Exercises:
- A) Which people does the passage on Clinton's Iraq war vote name?
- B) Would you return, word for word, the part of the passage on Clinton's Iraq war vote from "Peter Beinart must" to "her Senate career?"?

Passage for review:
___

Peter Beinart must already know the answer to this question about Clinton’s Iraq war vote, but he asks it anyway:

How could someone renowned for doing her homework have failed to do so on the most important vote of her Senate career?

Beinart wonders why Clinton didn’t review the classified National Intelligence Estimate prior to voting to authorize the invasion, but it’s not clear why she would have wanted to bother. Most Iraq war hawks relied on what they claimed “everyone” knew about Iraq’s capabilities and Hussein’s intentions, and they interpreted all evidence, no matter how ambiguous it may have been, as proof that an invasion was justified. Clinton was no different. She belonged to the hawkish wing of her party, and the authorization vote came just four years after her husband had signed the Iraq Liberation Act. As Beinart must remember, being in favor of the the invasion was what supposedly distinguished “responsible” Democrats from the rest of their party, so there wasn’t much pressure for pro-war Democrats to do their “homework.” Doing the “homework” would have only prompted unwanted questions and unwelcome skepticism.

___

Supplied information:

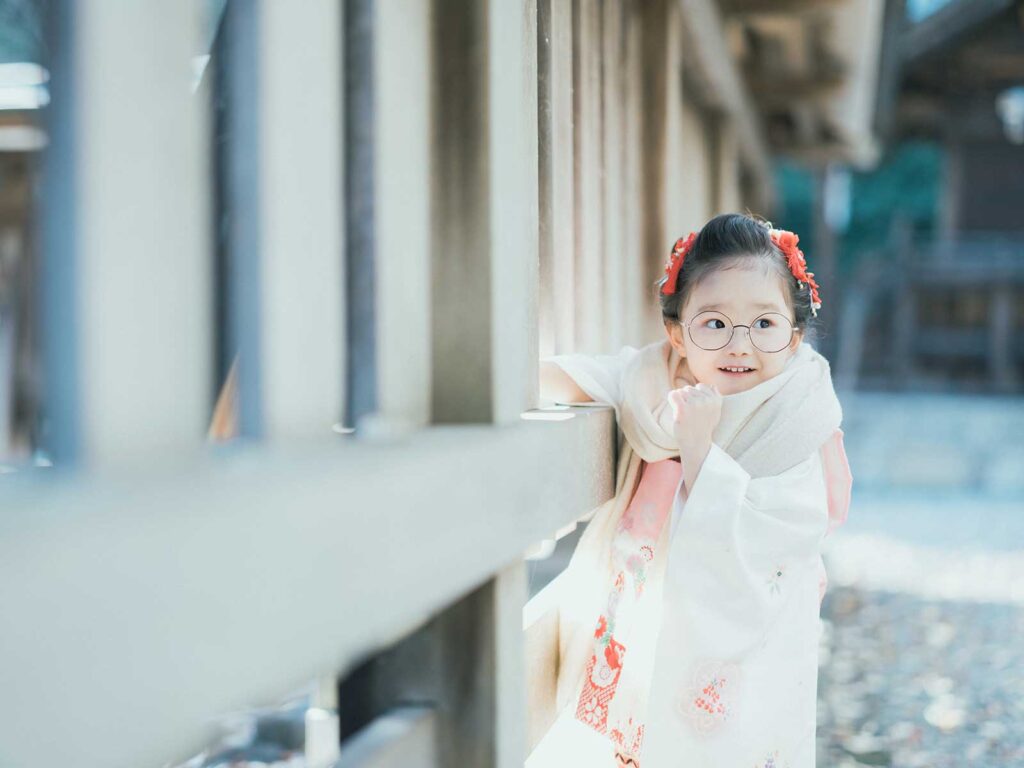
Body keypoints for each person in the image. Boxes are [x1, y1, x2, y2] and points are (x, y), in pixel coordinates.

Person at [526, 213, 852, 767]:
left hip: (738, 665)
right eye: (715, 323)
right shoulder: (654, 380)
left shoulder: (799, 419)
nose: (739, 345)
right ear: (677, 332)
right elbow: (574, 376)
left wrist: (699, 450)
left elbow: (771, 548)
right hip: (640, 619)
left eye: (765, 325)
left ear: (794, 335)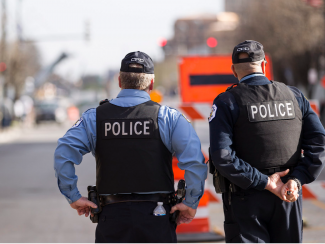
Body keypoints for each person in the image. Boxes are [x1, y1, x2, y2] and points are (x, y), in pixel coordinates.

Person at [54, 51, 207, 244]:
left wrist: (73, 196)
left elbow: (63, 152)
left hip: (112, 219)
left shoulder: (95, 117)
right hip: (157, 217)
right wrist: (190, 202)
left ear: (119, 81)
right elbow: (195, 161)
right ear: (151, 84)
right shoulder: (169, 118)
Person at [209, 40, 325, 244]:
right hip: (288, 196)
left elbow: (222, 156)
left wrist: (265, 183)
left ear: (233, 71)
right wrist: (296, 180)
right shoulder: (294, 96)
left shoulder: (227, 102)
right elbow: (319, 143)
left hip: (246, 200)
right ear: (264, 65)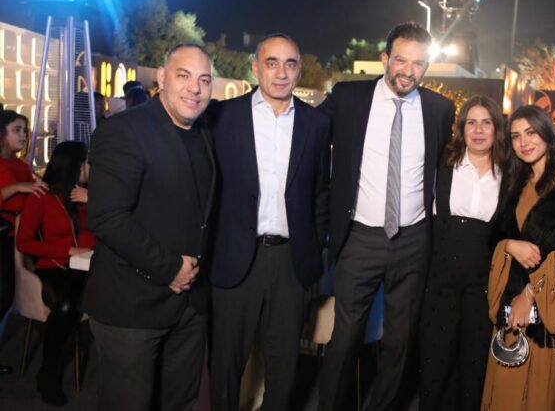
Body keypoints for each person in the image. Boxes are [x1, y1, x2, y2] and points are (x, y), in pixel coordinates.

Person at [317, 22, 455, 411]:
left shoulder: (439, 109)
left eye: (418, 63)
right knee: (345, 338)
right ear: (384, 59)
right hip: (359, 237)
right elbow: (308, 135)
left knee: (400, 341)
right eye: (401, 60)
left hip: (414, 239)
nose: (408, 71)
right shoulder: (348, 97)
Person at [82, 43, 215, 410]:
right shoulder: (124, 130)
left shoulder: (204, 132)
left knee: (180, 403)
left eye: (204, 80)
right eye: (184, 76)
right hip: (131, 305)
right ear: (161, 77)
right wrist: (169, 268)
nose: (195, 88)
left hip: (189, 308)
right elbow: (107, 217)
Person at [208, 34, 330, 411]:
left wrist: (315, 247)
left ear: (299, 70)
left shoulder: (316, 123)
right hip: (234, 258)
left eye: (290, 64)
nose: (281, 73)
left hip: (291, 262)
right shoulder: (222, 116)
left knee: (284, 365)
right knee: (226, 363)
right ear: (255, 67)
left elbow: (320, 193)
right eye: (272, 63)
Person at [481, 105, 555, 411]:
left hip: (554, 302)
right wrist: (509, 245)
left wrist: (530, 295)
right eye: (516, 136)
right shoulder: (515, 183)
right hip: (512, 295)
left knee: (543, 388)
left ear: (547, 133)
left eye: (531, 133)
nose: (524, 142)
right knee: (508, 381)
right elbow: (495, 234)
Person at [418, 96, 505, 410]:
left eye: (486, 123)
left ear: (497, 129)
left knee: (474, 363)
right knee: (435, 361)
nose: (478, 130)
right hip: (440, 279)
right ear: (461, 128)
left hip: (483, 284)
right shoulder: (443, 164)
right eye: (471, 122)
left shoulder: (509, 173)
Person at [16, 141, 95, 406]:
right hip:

___

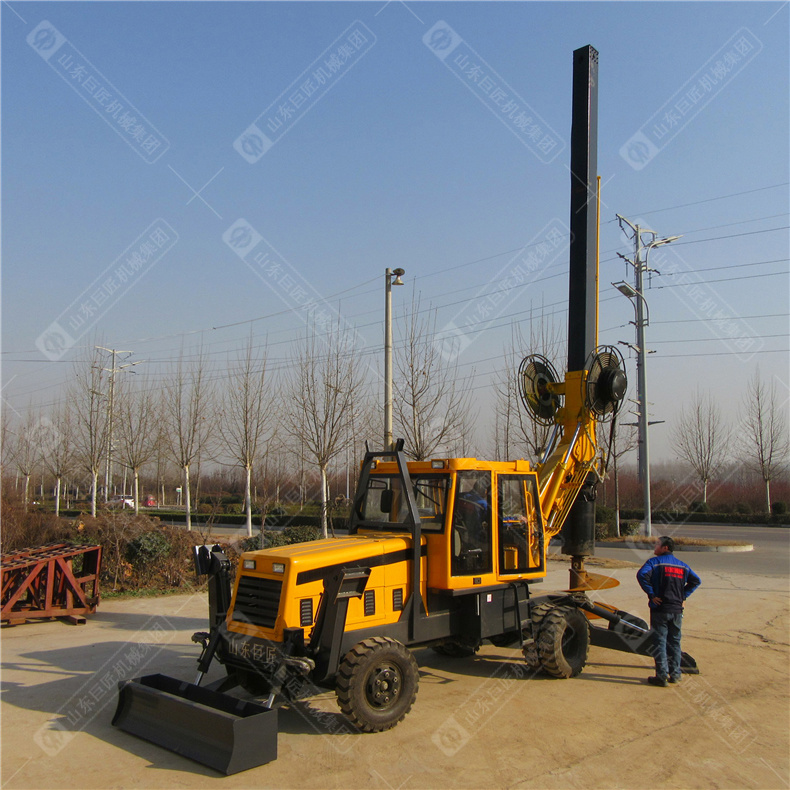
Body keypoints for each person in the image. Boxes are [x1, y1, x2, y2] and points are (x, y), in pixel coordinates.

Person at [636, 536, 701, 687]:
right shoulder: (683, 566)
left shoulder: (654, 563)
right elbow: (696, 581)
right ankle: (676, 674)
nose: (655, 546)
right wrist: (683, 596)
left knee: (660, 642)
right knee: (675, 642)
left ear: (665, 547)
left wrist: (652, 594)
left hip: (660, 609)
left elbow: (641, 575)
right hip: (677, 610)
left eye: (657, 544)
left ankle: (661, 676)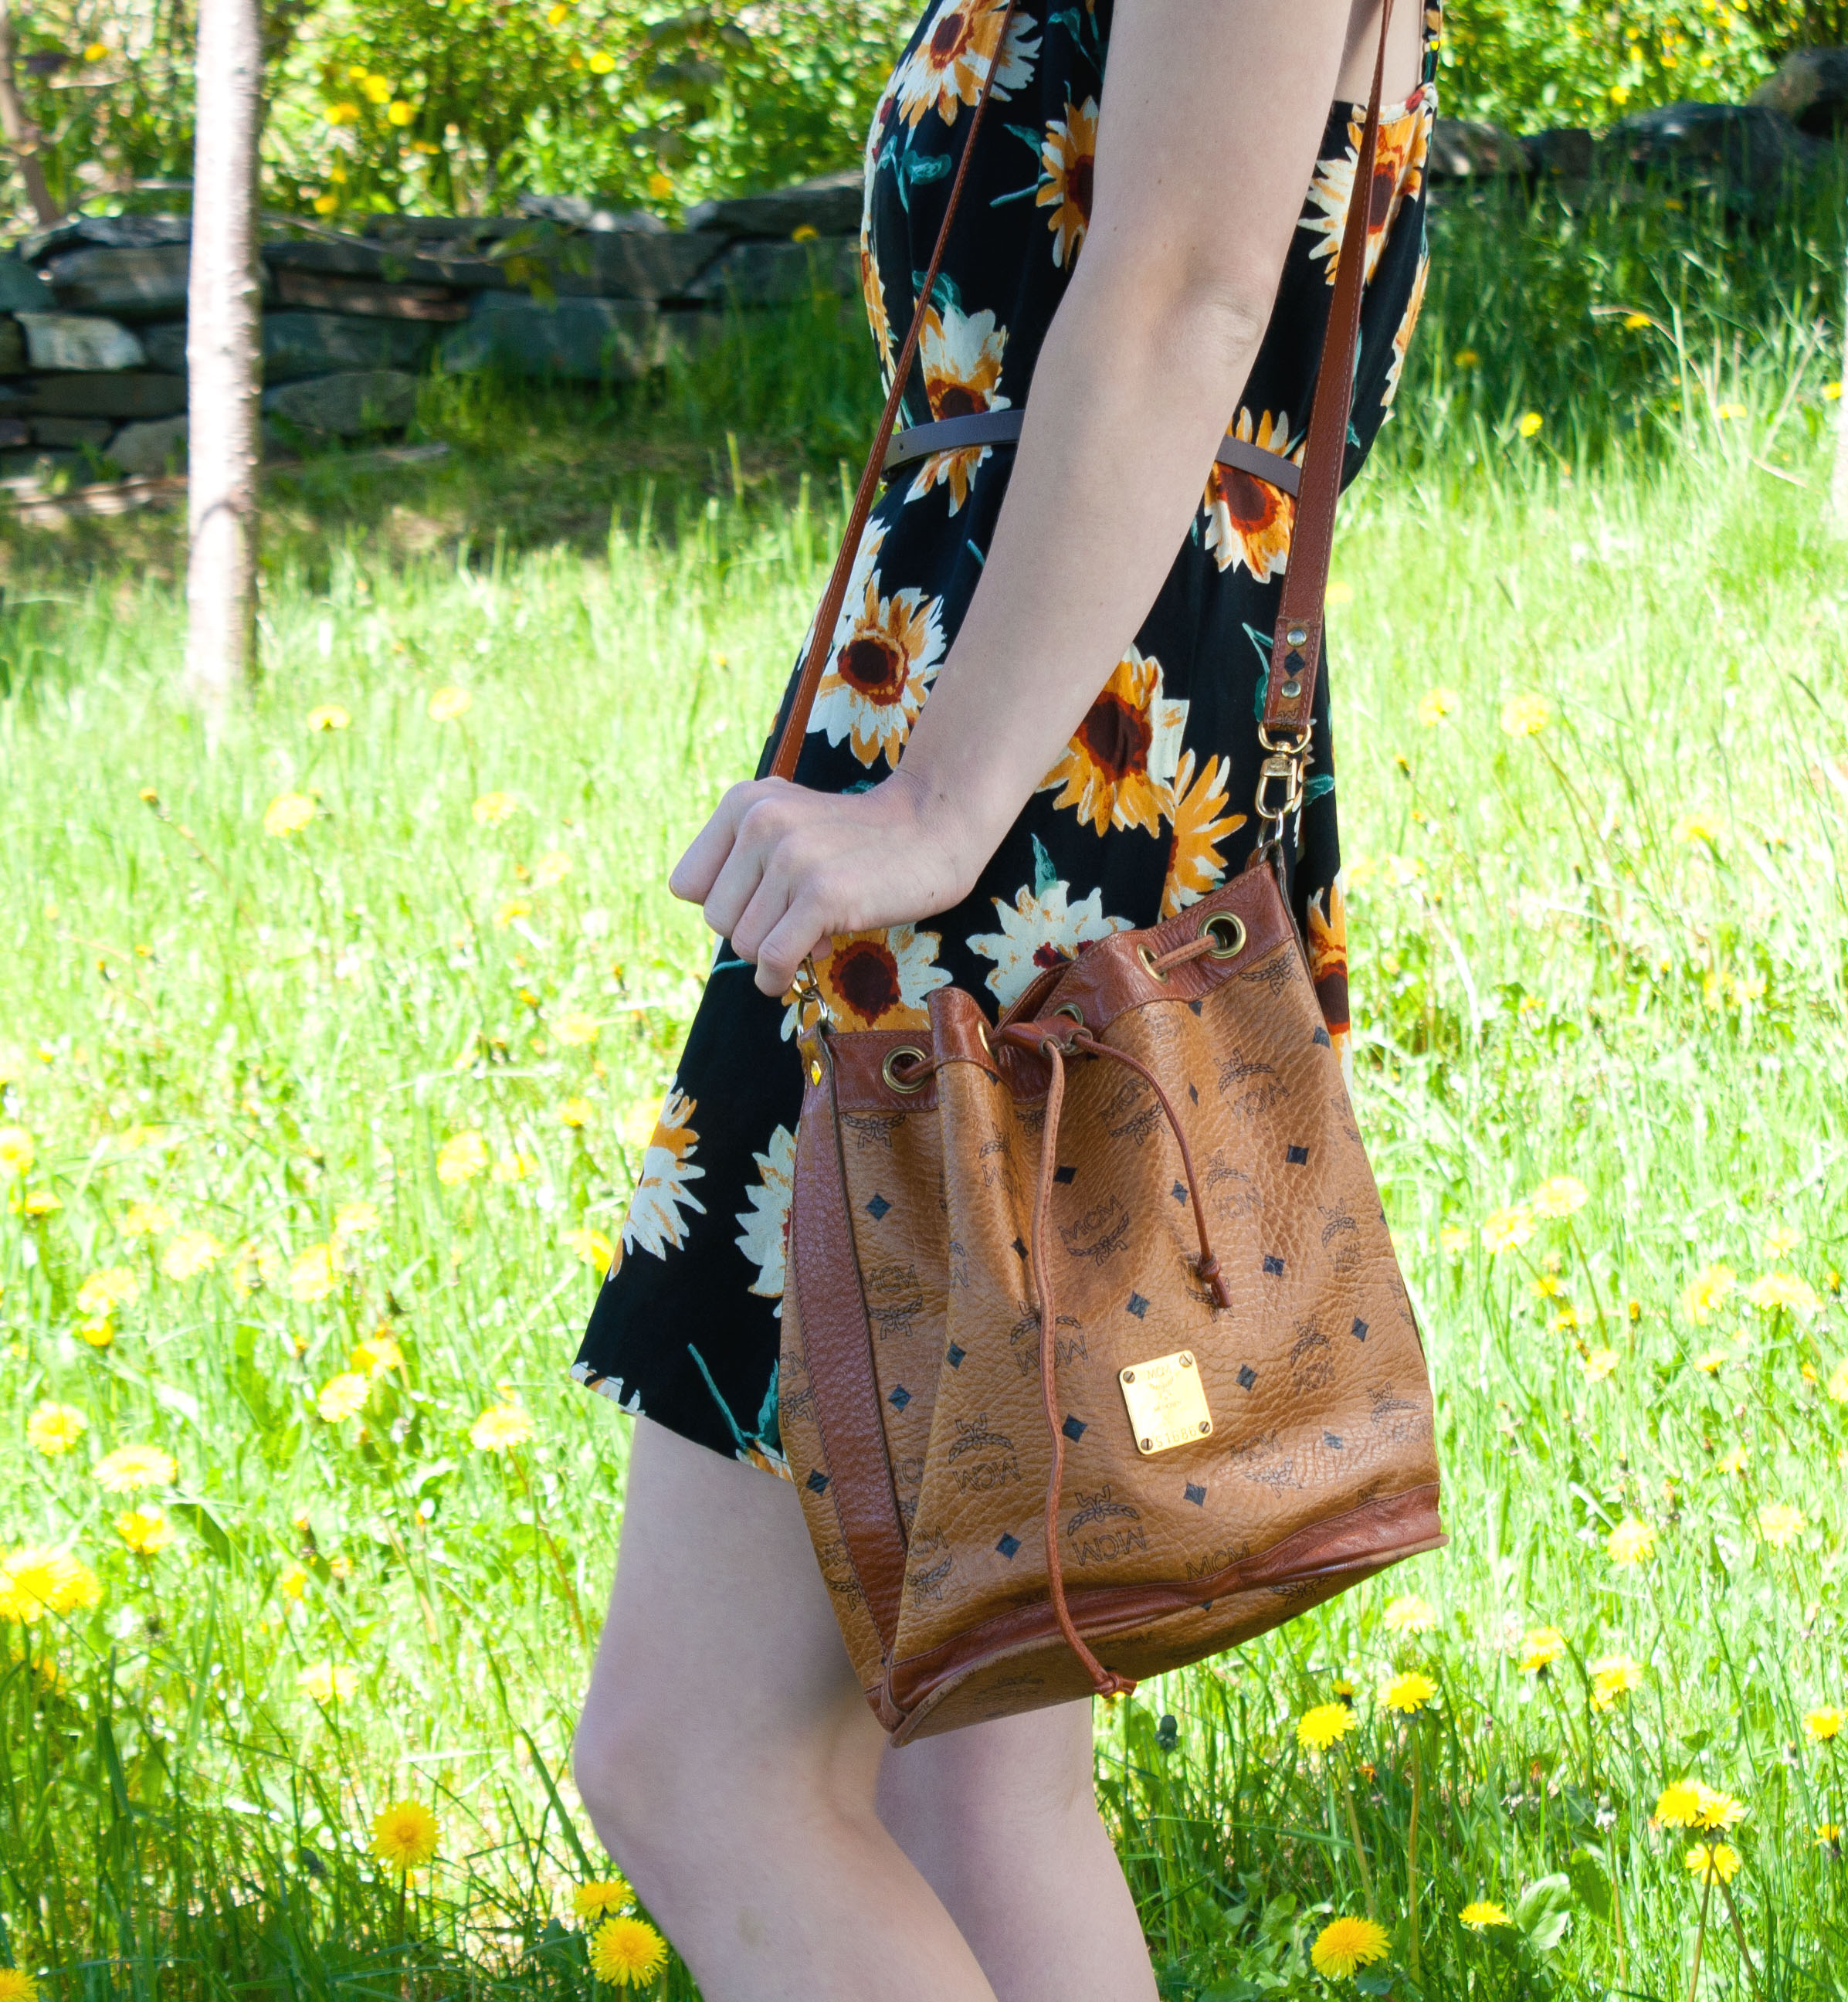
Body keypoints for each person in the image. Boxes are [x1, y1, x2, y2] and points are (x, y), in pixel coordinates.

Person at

___

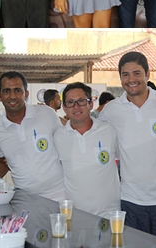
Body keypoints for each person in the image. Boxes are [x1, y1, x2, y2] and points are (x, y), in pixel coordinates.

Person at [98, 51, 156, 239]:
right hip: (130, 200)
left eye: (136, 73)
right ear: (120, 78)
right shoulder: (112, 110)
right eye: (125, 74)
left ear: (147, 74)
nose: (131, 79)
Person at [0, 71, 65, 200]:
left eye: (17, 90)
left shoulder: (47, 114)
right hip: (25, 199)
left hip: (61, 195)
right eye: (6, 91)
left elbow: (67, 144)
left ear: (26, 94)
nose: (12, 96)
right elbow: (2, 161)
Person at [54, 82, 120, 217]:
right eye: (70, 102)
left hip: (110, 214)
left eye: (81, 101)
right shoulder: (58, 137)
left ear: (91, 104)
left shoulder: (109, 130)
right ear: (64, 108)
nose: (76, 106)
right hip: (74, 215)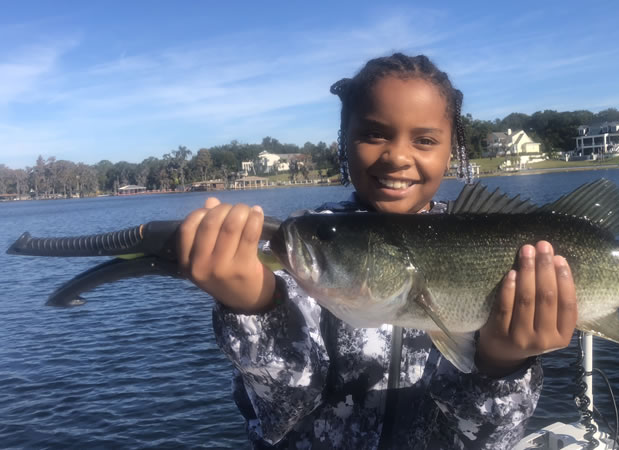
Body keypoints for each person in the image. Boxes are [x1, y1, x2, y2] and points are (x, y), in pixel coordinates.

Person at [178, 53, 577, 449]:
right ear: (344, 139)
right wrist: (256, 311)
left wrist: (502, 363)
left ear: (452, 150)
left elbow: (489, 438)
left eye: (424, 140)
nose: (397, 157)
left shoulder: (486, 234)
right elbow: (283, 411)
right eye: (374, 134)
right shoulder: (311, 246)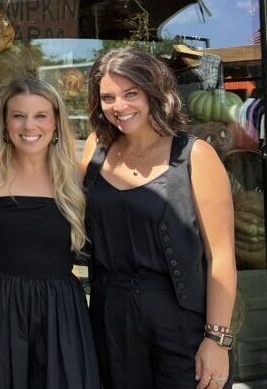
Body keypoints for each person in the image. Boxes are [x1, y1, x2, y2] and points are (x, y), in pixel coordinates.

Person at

___

Answer list:
- A) Peter Beinart, Clinton, Hussein

- B)
Peter Beinart must already know the answer to this question about Clinton’s Iraq war vote, but he asks it anyway:

How could someone renowned for doing her homework have failed to do so on the most important vote of her Senate career?